Yesterday was a special day for Laurence (his 26th sobriety anniversary, since you asked), marked by cards and visits from friends, and a great sense of pride. Me pushing off on Camino was the only downside – though, to be fair to him, he always says that he’s delighted I’m doing this adventure, and he really misses me.

I’m taking less with me this time. It’s a conscious choice, given the slightly dodgy state of my feet. But the consequence is that I have been more particular about my packing than ever, and I’m not a casual packer. It has paid off – the rucksack is significantly lighter.
The train to London was on time, and I stayed the night at my youngest daughter’s in Hackney. An Uber came at 04.55 to take me to St Pancras, but though I was there before check in had opened, the queue was immense. However, once they did open things moved pretty fast. We were in Paris by 10am local time.

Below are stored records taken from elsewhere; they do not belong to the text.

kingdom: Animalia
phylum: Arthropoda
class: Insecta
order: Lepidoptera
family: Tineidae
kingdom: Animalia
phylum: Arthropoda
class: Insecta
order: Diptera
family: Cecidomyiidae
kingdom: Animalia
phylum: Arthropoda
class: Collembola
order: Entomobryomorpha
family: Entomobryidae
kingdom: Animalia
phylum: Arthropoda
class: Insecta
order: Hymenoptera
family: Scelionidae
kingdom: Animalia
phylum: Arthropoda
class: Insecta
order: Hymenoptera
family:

A simple Metro transfer took me to Montparnasse. I visited a market for some bits to eat on the onward journey, and got the obligatory luggage tags you have to have on everything you own (Is it someone’s bag or is it a bomb?) and we left for the Southwest at midday.

It is hard to exaggerate how enormous French trains are. The TGV ones are very long double trains, with up to twenty passenger units. All of these are double-deckers. All of them run on standard guage track. Why do we have such small ones?
Part of the answer may be to do with the differing human geography. France has four times the land mass of England alone, and a slightly smaller population. Taking space for railways is much more contentious in England; monstrous units like they have in France would be even harder to sell.

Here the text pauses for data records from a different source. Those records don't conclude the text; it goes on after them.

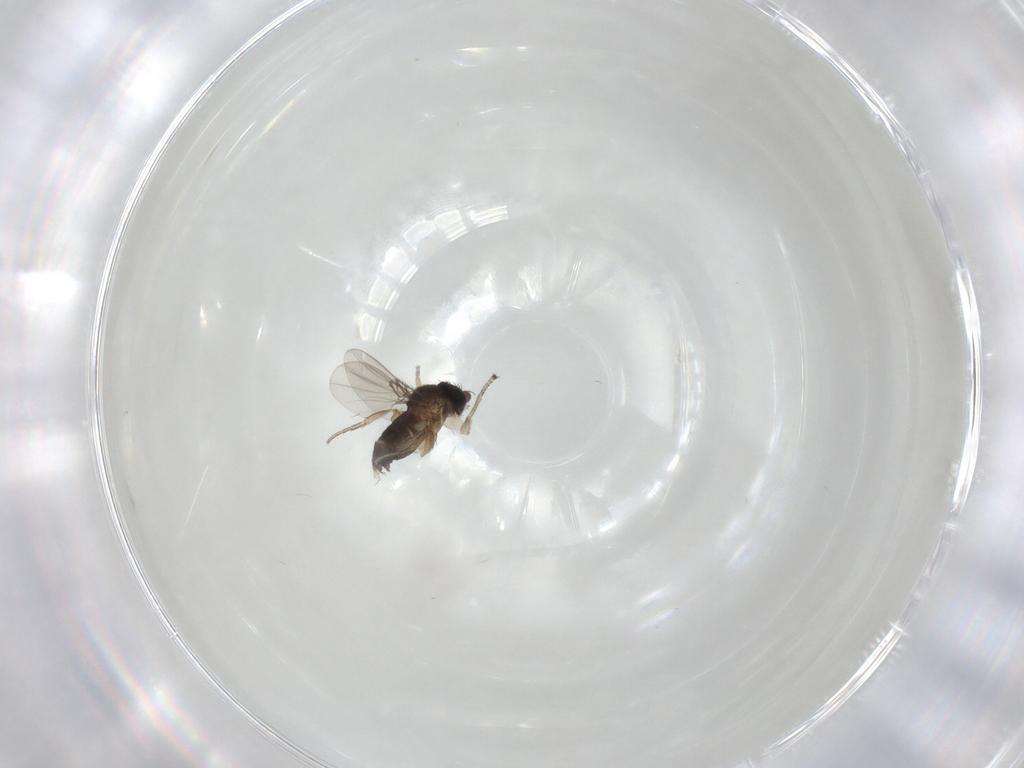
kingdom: Animalia
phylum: Arthropoda
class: Insecta
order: Diptera
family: Phoridae
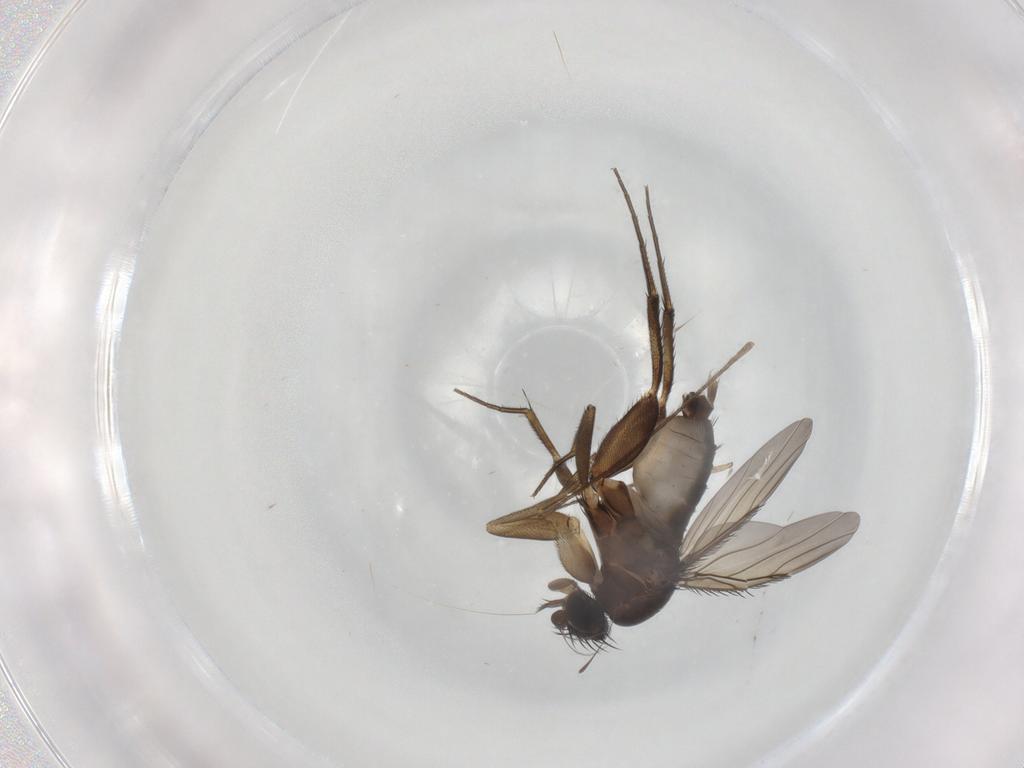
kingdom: Animalia
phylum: Arthropoda
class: Insecta
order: Diptera
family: Phoridae
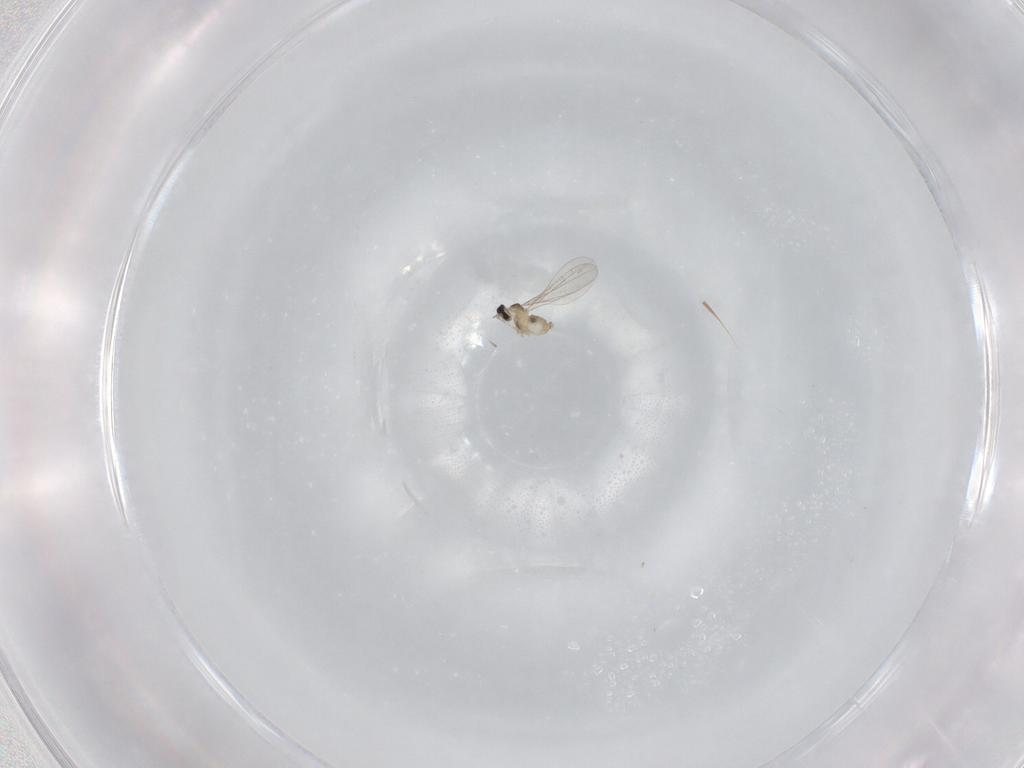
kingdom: Animalia
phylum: Arthropoda
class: Insecta
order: Diptera
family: Cecidomyiidae
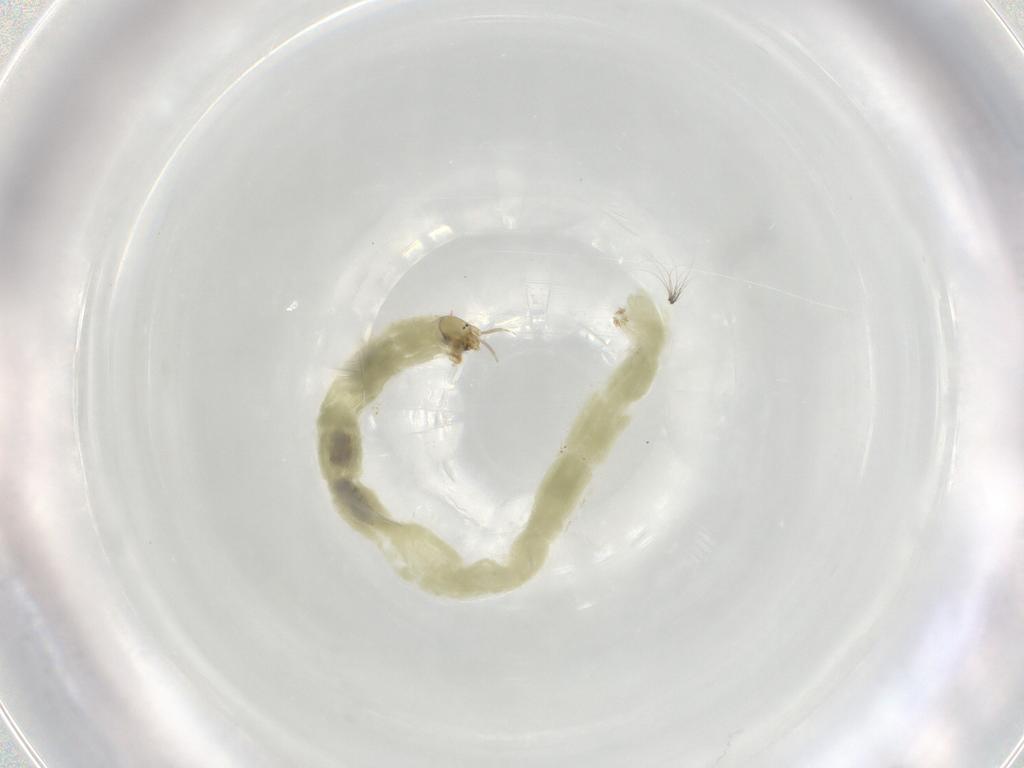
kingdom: Animalia
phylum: Arthropoda
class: Insecta
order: Diptera
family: Chironomidae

Mind you it’s not all wine and roses. The route Paris-Bordeaux is very very fast – 300 kph – but the route down to Bayonne and to the border at Hendaye pootles along at about 130 kph and sometimes a lot less, which feels slow after the lightning speed of the first leg.
When we got off at Bayonne, the heat absolutely hit us. It is 34 degrees today. There were a lot of people huddling in the coolest spots they could find, and nobody in the direct sun. Thankfully, this fourth leg of my journey, to get me to where I pick up the trail, is blissfully air-conditioned.

Orthez was much the same, but because it was two hours later it didn’t feel as feel as fierce. It is a beautiful town, and where I staying is in the old historic centre.

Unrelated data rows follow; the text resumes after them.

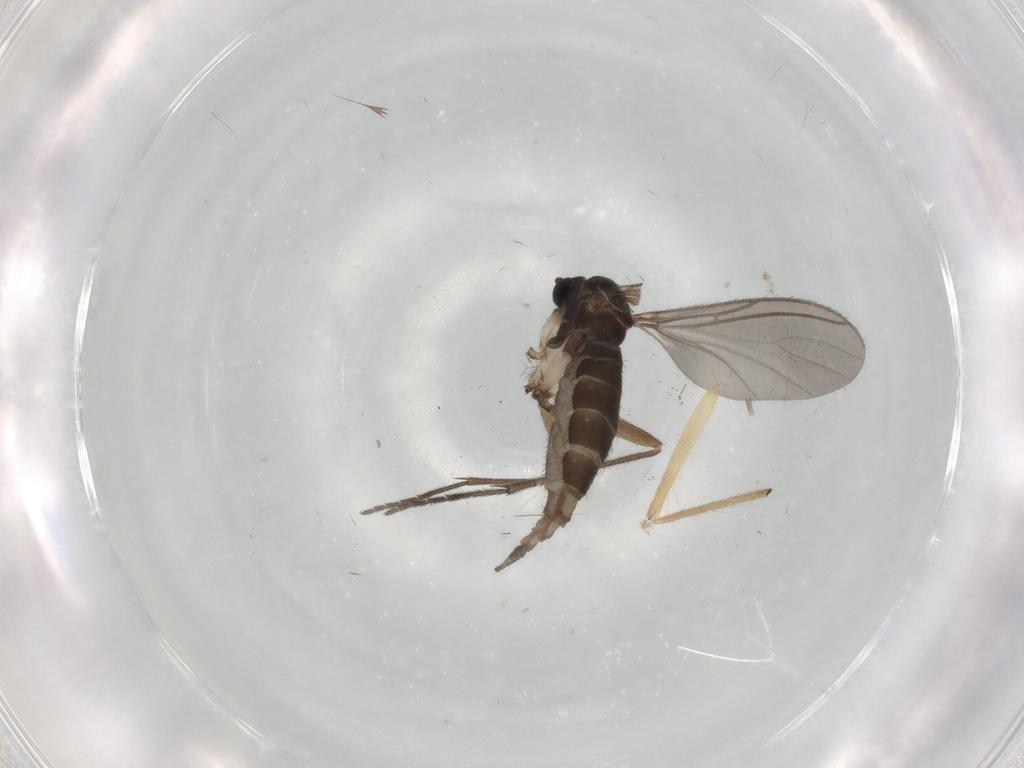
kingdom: Animalia
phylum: Arthropoda
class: Insecta
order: Diptera
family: Sciaridae
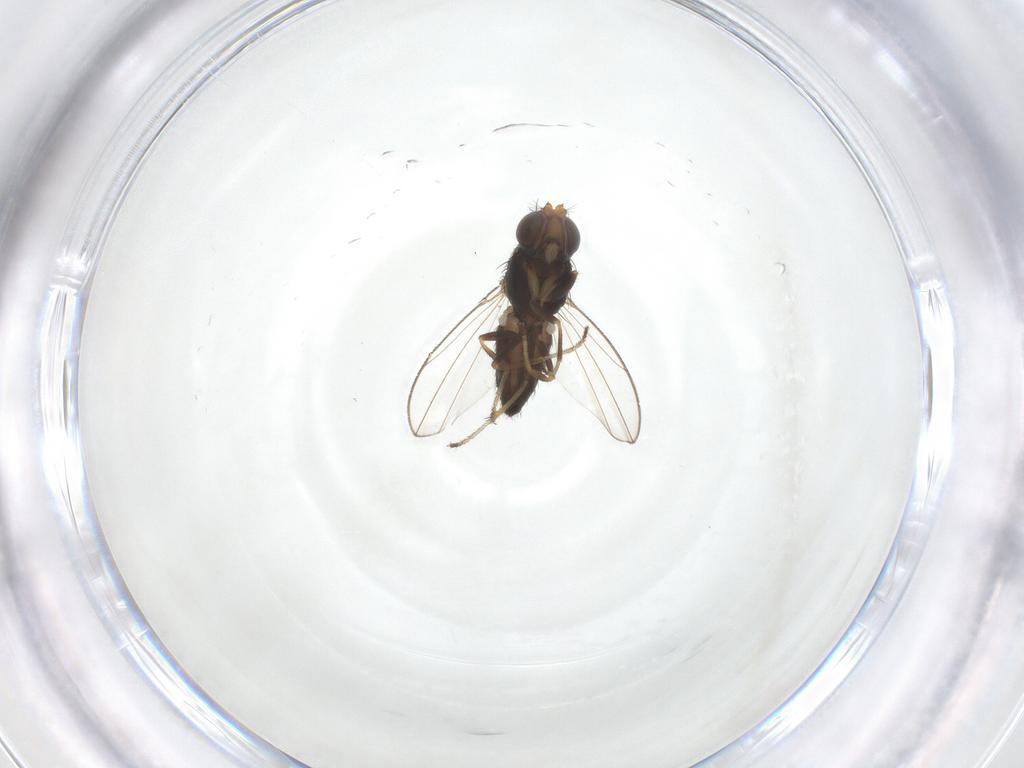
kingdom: Animalia
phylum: Arthropoda
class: Insecta
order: Diptera
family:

It was too hot to go for more than a brief stroll this evening – I had hoped to get to the advertised Saturday evening mass at the lovely old church. But when I turned up at the advertised time it was barred and bolted. No explanation, not even ‘fermeture exceptionnel’! I was rather disappointed, and returned to my digs. In any event, today started at 4am and I am ready for an early night before I get on the road tomorrow.